→ **EXERCISE INSTRUCTIONS**
Each record below should be returned word for word, with no pictures included.

→ **RECORDS FOR THE EXERCISE**
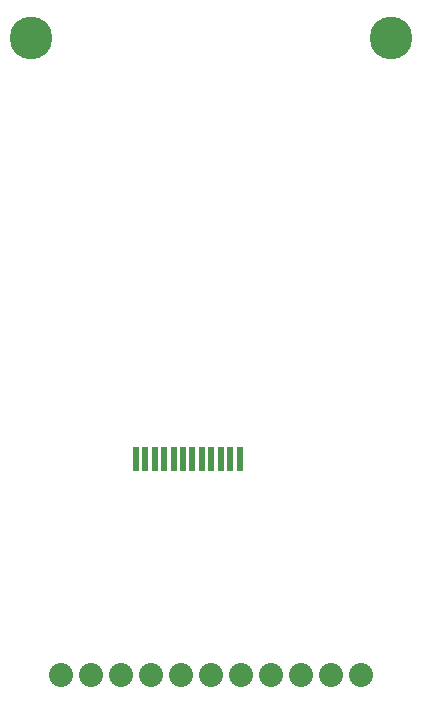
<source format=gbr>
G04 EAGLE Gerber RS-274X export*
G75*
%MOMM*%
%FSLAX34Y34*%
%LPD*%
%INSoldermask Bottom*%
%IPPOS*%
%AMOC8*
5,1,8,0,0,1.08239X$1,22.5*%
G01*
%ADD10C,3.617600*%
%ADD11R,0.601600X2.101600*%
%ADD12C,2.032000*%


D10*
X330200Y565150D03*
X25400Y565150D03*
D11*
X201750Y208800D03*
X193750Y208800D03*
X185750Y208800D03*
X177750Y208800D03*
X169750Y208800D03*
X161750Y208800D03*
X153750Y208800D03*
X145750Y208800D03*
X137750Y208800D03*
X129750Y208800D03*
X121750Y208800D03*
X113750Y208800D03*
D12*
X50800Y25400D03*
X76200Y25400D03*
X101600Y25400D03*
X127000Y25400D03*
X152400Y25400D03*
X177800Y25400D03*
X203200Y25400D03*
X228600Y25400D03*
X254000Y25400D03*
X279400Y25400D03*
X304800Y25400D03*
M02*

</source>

→ **REPLY**
<source format=gbr>
G04 EAGLE Gerber RS-274X export*
G75*
%MOMM*%
%FSLAX34Y34*%
%LPD*%
%INSoldermask Bottom*%
%IPPOS*%
%AMOC8*
5,1,8,0,0,1.08239X$1,22.5*%
G01*
%ADD10C,3.617600*%
%ADD11R,0.601600X2.101600*%
%ADD12C,2.032000*%


D10*
X330200Y565150D03*
X25400Y565150D03*
D11*
X201750Y208800D03*
X193750Y208800D03*
X185750Y208800D03*
X177750Y208800D03*
X169750Y208800D03*
X161750Y208800D03*
X153750Y208800D03*
X145750Y208800D03*
X137750Y208800D03*
X129750Y208800D03*
X121750Y208800D03*
X113750Y208800D03*
D12*
X50800Y25400D03*
X76200Y25400D03*
X101600Y25400D03*
X127000Y25400D03*
X152400Y25400D03*
X177800Y25400D03*
X203200Y25400D03*
X228600Y25400D03*
X254000Y25400D03*
X279400Y25400D03*
X304800Y25400D03*
M02*

</source>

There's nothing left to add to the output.